:: Exercise objective ::
In the records that follow, find the line with "[284,345,323,357] eaat ->"; from there, retype every line exactly through the line with "(1024, 114) none -> [602,444,613,455] a", which also belongs to the answer.

:: Stored data ::
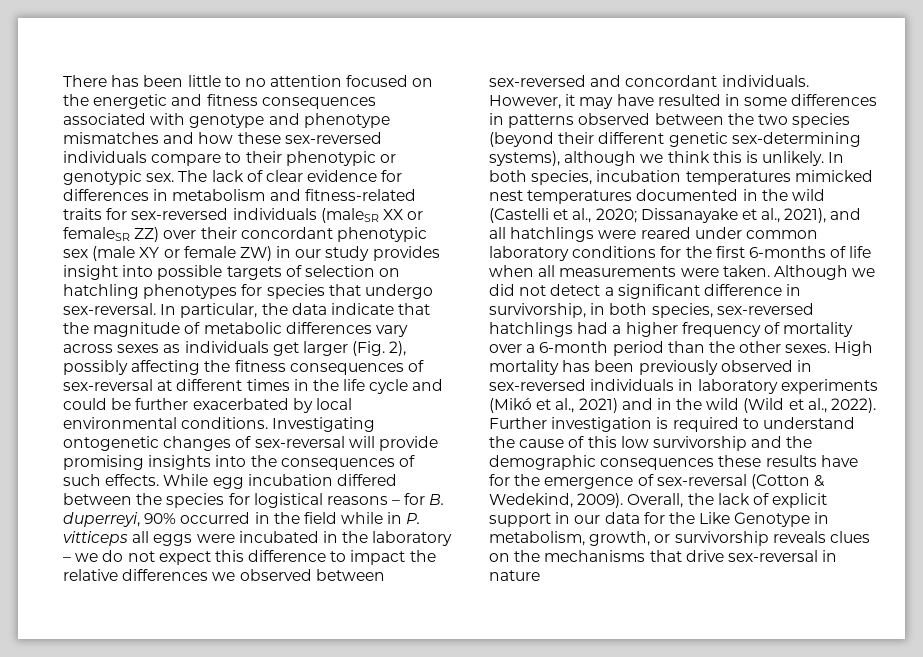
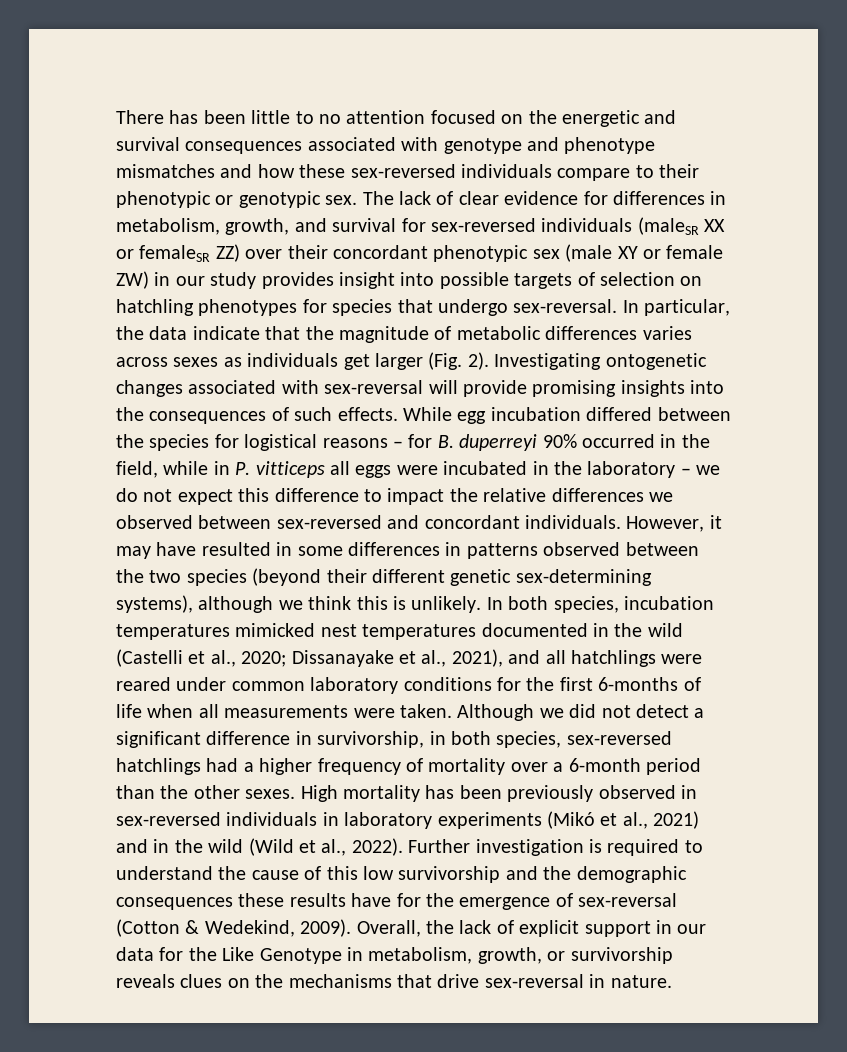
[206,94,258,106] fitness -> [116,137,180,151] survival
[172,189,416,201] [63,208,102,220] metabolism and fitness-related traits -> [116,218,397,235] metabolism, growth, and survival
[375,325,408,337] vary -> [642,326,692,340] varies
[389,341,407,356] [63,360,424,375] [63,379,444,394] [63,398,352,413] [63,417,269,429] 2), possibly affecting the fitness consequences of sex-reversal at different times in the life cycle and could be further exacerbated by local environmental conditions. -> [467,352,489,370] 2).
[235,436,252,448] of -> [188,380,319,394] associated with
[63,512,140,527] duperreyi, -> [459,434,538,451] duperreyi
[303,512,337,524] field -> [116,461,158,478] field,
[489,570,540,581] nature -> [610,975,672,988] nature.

--

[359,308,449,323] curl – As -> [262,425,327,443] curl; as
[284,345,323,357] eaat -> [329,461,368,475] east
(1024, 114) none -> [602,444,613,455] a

:: Worked solution ::
[284,345,323,357] eaat -> [329,461,368,475] east
(1024, 114) none -> [602,444,613,455] a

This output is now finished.